A cela s’ajoute, le sacrifice de mes parents pour assurer à une époque peu généreuse mes fournitures scolaires. Je ne défends pas « la langue des mécréants » pour reprendre l’expression de certains mais je défends mon gagne-pain.

Je ne suis pas tombé amoureux du français par hasard. Je suis né Soninké. C’est l’école de la République qui m’a présenté « cet intrus » et  m’a obligé à l’étudier. Je n’ai fait que subir. Je suis victime deux fois, hier et aujourd’hui.

On me frappait pour parler et écrire correctement dans cette langue au frais du contribuable pendant plusieurs années. Et maintenant, je suis sur les bancs des accusés pour avoir appris cette langue qu’on m’a imposée.  C’est ahurissant !

Le français, je l’ai appris au prix d’un surpassement de soi. Le soir, au moment où les enfants de mon âge jouaient, moi, j’étais astreint sur mes cahiers absorbant l’odeur insupportable de la lampe tempête ou de la bougie.

En mettant le français dehors, vous me mettez au chômage, au régime sec,  pire que les Ajustements Structurels des années 90 : la dévaluation.

Voilà pourquoi, je défends la langue française et non la France ou sa culture. C’est une langue de colonisation mais faisant partie intégrante désormais de notre patrimoine national  et Africain. C’est un héritage.

C’est un butin de guerre,  ainsi  l’affirmait  brillamment, Keteb Yacine  l’écrivain Algérien, le natif de Zighoud Youcef.

Cette langue a permis à ceux qui ont libéré le continent au Sud du Sahara comme au Nord de clamer leur humanité pour obtenir leur émancipation. Le mouvement de la Négritude en est un exemple parmi d’autres.

On ne développera jamais une nation, en mettant de côté une partie de l’intelligentsia et de surcroit l’élite. C’est un acte suicidaire. C’est comme si l’on brulé nos musées et bibliothèques. Or l’avenir sort du passé disait Djibril Tamsir Niang.

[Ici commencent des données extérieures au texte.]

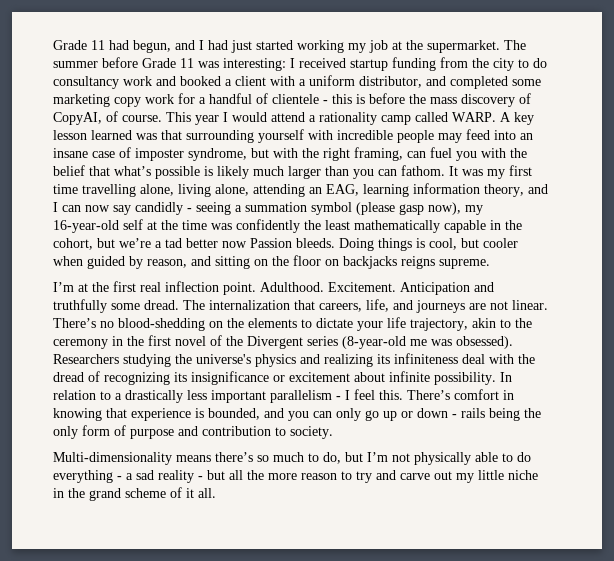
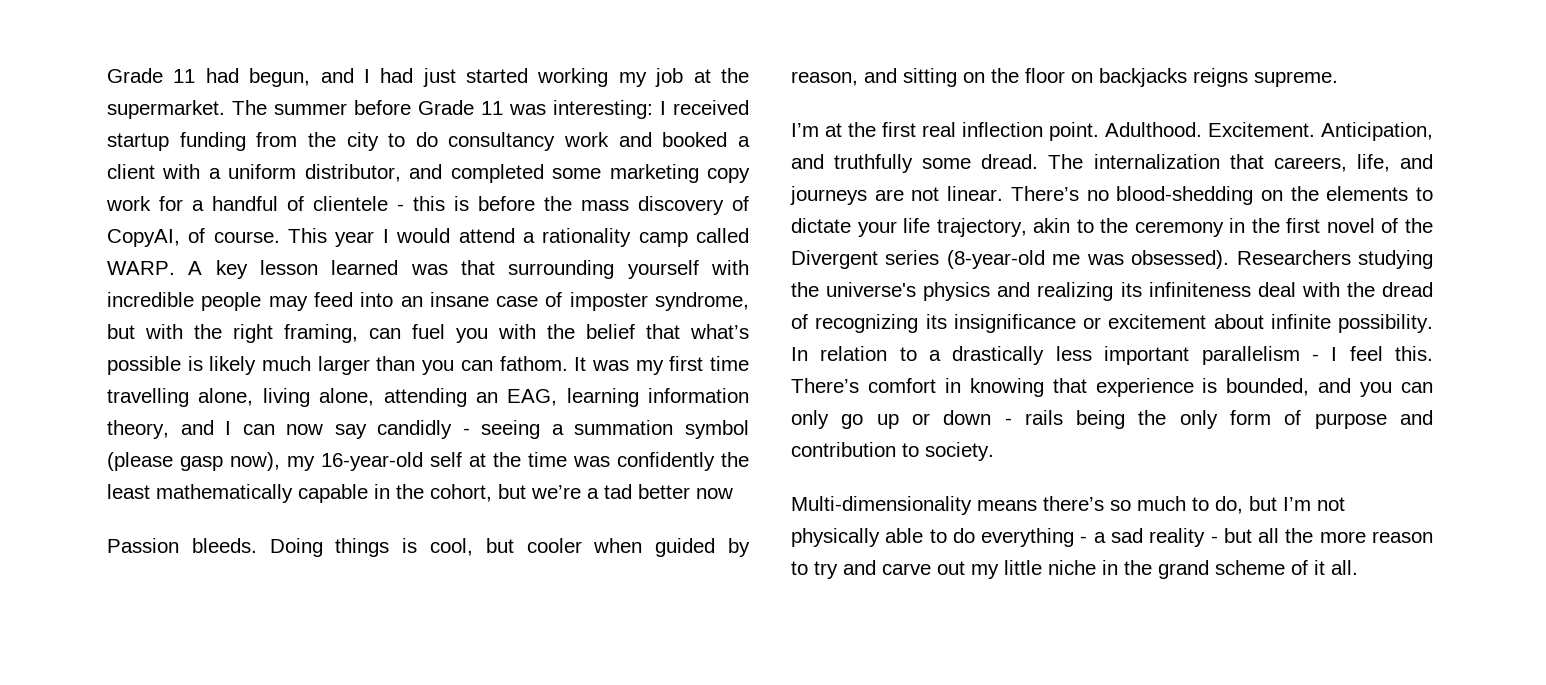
(247, 244) none -> (733, 493) //
[400,282,470,295] Anticipation -> [1321,122,1433,141] Anticipation,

Essayons toutes les formules magiques et toutes les incantations  mais si  nos dirigeants pèchent par complaisance et  manque de réalisme, sur cette question linguistique, le développement ne sera que chimère ainsi que l’entente nationale.

L’école Mauritanienne est en  réalité une victime. On l’a piégée. La débâcle qu’elle connait n’est  qu’une conséquence de  nos choix politiques contradictions et controversés.

 Elle a servi de champ d’expérimentation  pour assouvir des politiques hégémoniques.

 Et voilà que tout l’échafaudage s’écroule emportant dans ce mouvement « les concepteurs- conspirateurs ».

Les assises sur l’éducation nationale auraient été une occasion rare  de rompre d’avec les politiques néfastes  qui ne créent pas les conditions de l’émergence d’un véritable Etat-nation, dont l’école constitue l’artisan et le garant.